WWF-Australia conservation scientist Dr Stuart Blanch said the endangered listing must be a turning point for koalas and called on federal and state governments to commit to doubling koala numbers on the east coast by 2050.
“Koalas have gone from no-listing to vulnerable to endangered within a decade. That is a shockingly fast decline. Today’s decision is welcome, but it won’t stop koalas from sliding towards extinction unless it’s accompanied by stronger laws and landholder incentives to protect their forest homes,” said Dr Blanch.
“Koala numbers have halved in the past 20 years. Yet new SLATS data shows land clearing in Queensland remains alarmingly high and the NSW Government is yet to honour its commitment to provide robust protections for koalas in areas of high value habitat. We must turn this trend around and instead double the number of east coast koalas by 2050. Australia must complete the transition out of deforestation and native forest logging to become a world leader in forest protection and restoration.”
Alexia Wellbelove, Senior Campaign Manager for HSI, said, “This uplisting is an urgent cue for governments to take a stand against the continued clearing of koala habitat.
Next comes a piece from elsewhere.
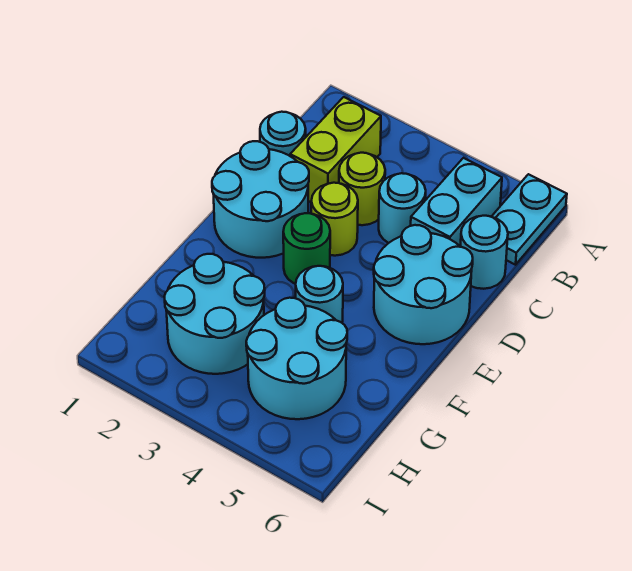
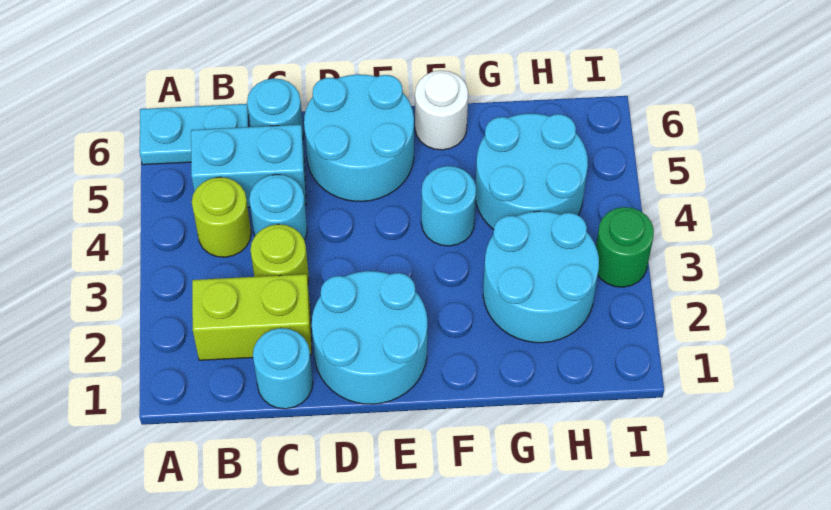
lime 1x1 round brick [311,183,358,256] -> lime 1x1 round brick moved to [192,177,251,257]
green 1x1 round brick [283,213,330,284] -> green 1x1 round brick moved to [596,207,654,287]
none -> white 1x1 round brick [415,70,468,150]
If business as usual continues, extinction is predicted for east coast koalas by 2050. Unless we want to say goodbye for good we can’t afford any more clearing.”
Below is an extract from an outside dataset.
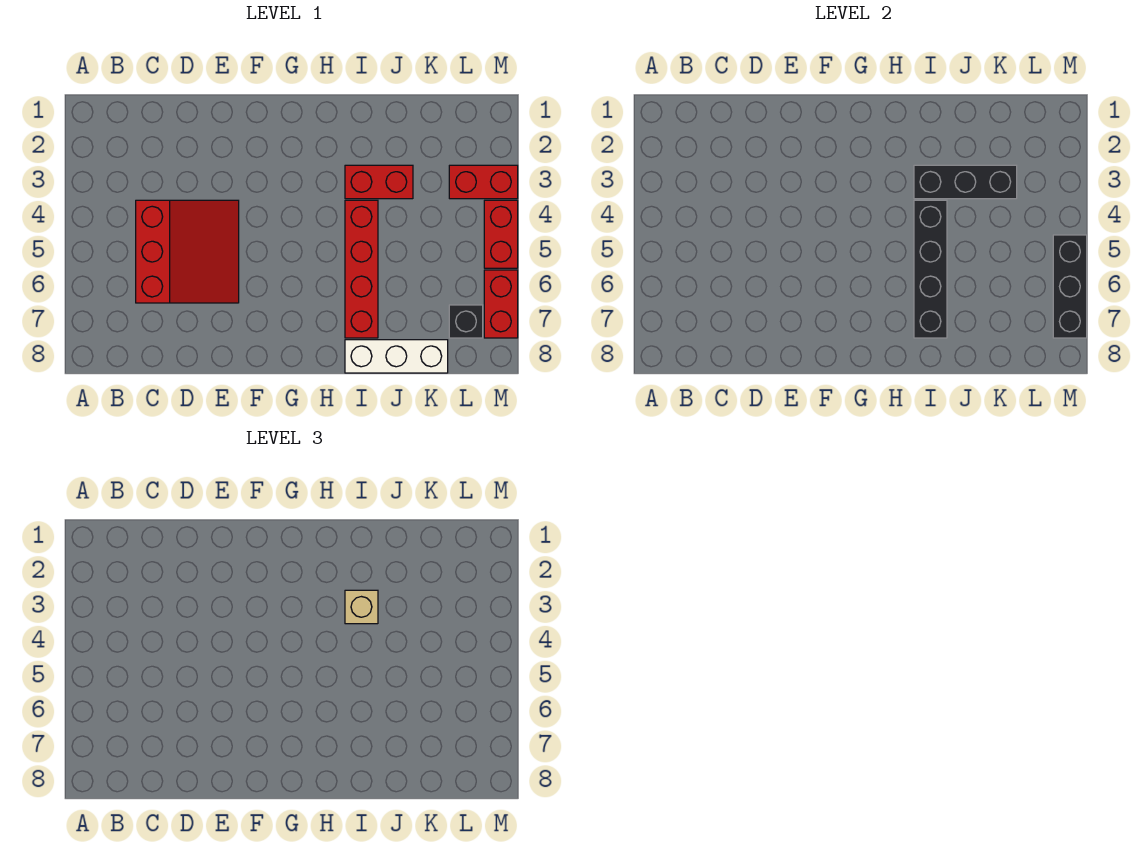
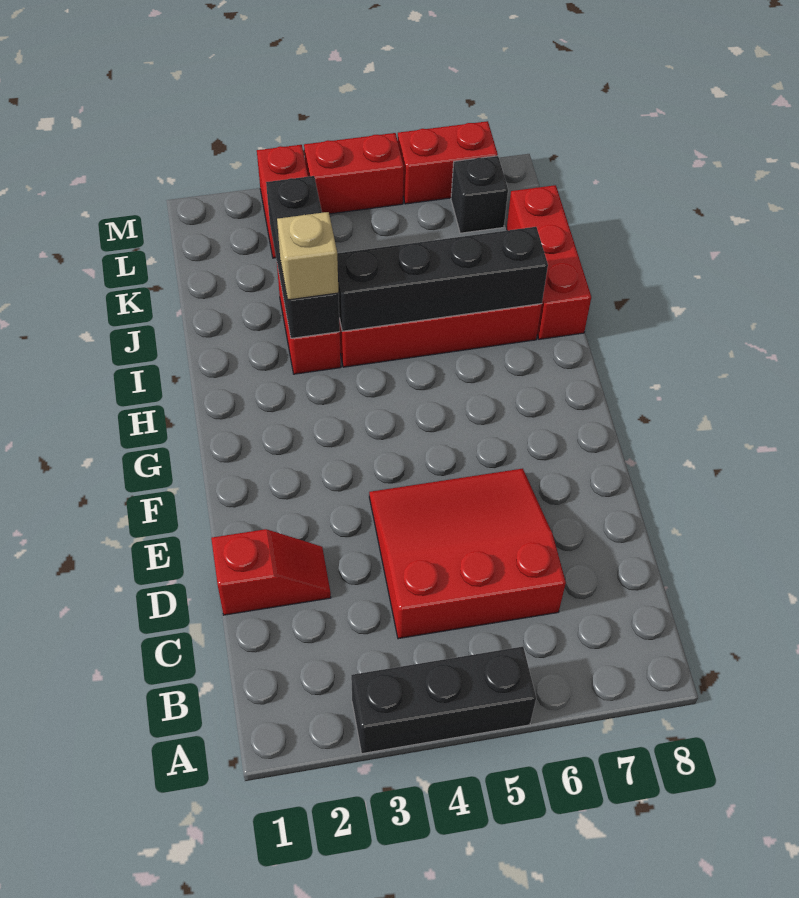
none -> red 1x2 slope [211,529,331,615]
white 1x3 brick [345,340,448,373] -> red 1x3 brick [507,185,591,339]
black 1x3 brick [1053,235,1087,338] -> black 1x3 brick moved to [351,647,536,754]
The decision comes just 10 years after koala populations in Queensland, NSW and the ACT were listed Vulnerable under the EPBC Act in May 2012.
Since then, koalas have suffered relentless ongoing pressure. Land clearing has ramped up, increasing 13-fold in NSW since the government weakened native vegetation laws in 2016. South East Queensland’s koala population is also projected to shrink to fewer than 8,000 by 2032, when the eyes of the world will be fixed on Brisbane as it hosts the Olympic Games.